Le vocabulaire de la « réalisation » est ambigu en effet. D'un autre côté, il évoque dans le contexte de l'idéologie néolibérale moderne la volonté, l'ambition de la réussite individuelle, qui référée au plan matériel peut sembler arrogante, mais qui prend parfois les formes plus subtiles d'une pseudo spiritualité comme dans le « développement personnel ». D'un autre côté, la « réalisation », c'est aussi l'idéal d'éveil, d'atteinte du nirvana, dans la tradition spirituelle orientale. La « réalisation » dont nous voulons parler ici s'inscrit plutôt dans cette seconde acception. Mais tout de suite il est nécessaire de préciser le sens. Cet Eveil, cette Conscience ne sont pas strictement personnels, individuels. La réalisation c'est alors la compréhension, c'est « se rendre compte » et « rendre compte ». C'est compter avec les autres : c'est tout autant faire partie du compte que compter les uns sur les autres. C'est la conscience des liens, des solidarités, des interdépendances qui nous permettent d'Etre ( autonome) , comme nous avons pu le voir dans l'article précédent. C'est là que nous pouvons comprendre que l'Etre et le Faire se conjuguent. Ils sont parfois opposés l’un à l'autre. Le Faire nous éloignerait de l'Etre. L’Etre est là bien sûr, encore faut-il « le faire être là », le rendre manifeste, le réaliser, le faire advenir, l’accoucher. C'est un vrai travail. Le chemin de la véritable réalisation est là maïeutique. Nous ne pouvons ni naître ni être seul. Ce que la Phénoménologie de Husserl nous apprend premièrement dans l'interrogation de la Conscience intentionnelle, c'est que l’Ego ne peut exister par soi seul, il n'existe que dans la Communauté des Egos. Le chemin s'élabore, se réalise dans le cheminement avec les autres, ensemble.
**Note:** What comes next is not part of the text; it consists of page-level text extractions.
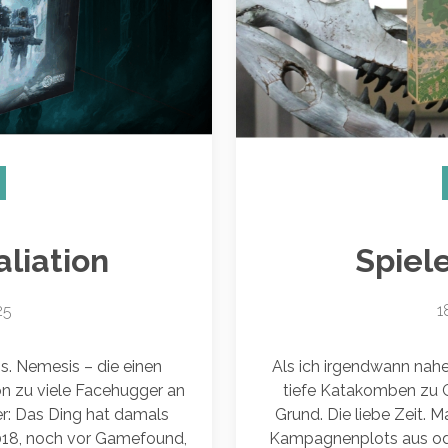
liation
Spiele
25
1
. Nemesis – die einen
Als ich irgendwann nahez
on zu viele Facehugger an
tiefe Katakomben zu G
er: Das Ding hat damals
Grund. Die liebe Zeit. Ma
018, noch vor Gamefound,
Kampagnenplots aus ode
Faire naître l’Etre, c'est « savoir être ensemble ». La conscience de soi est conscience des autres, et conscience du monde. Mais « ensemble » ne veut pas dire nécessairement « tous ensemble » comme dans une utopie d’harmonie idyllique. Ensemble, c'est déjà et d’abord « avec autrui », doublement dans l’attention et la tension. Nous sommes ainsi tendu vers autrui dans une relation d'entraide, d’interdépendance , d’inter-être comme le répète souvent aussi ThIch Nath Hand. http://www.thich-nhat-hanh.fr/index55d5.html?option=com_content&view=article&id=92&Itemid=85


Là est le chemin dans l’inter-être, comme un pont tendu entre l'avant et l'après qui tout à la fois relie et sépare ces deux moments qui encadrent le « temps du virus », qu'il nous faut vivre comme un passage, une transition , qu’il nous faut accueillir, accepter (voir l’article « C’est inacceptable » : https://enviedebienetre.wixsite.com/enviedebienetre/post/c-est-inacceptable


Au moment de terminer cet article je retrouve derrière d'autres livres dans ma bibliothèque un ouvrage de Edgar Morin offert par mes filles pour mes 54 ans au moment de sa sortie : « La Voie. Pour l'avenir de l'humanité » dont l'introduction démarre par ce constat de « la difficulté de penser le présent » . Il est intéressant de relire ce livre empreint d’une sagesse faite de Lucidité de Confiance, dans la possibilité d'une « métamorphose » à laquelle Edgar Morin a travaillé toute sa vie. Une métamorphose qui permette de « changer de voie » et qui soit bien une « nouvelle origine » . Citant Höderlin « là où croît le péril, croit aussi ce qui sauve ».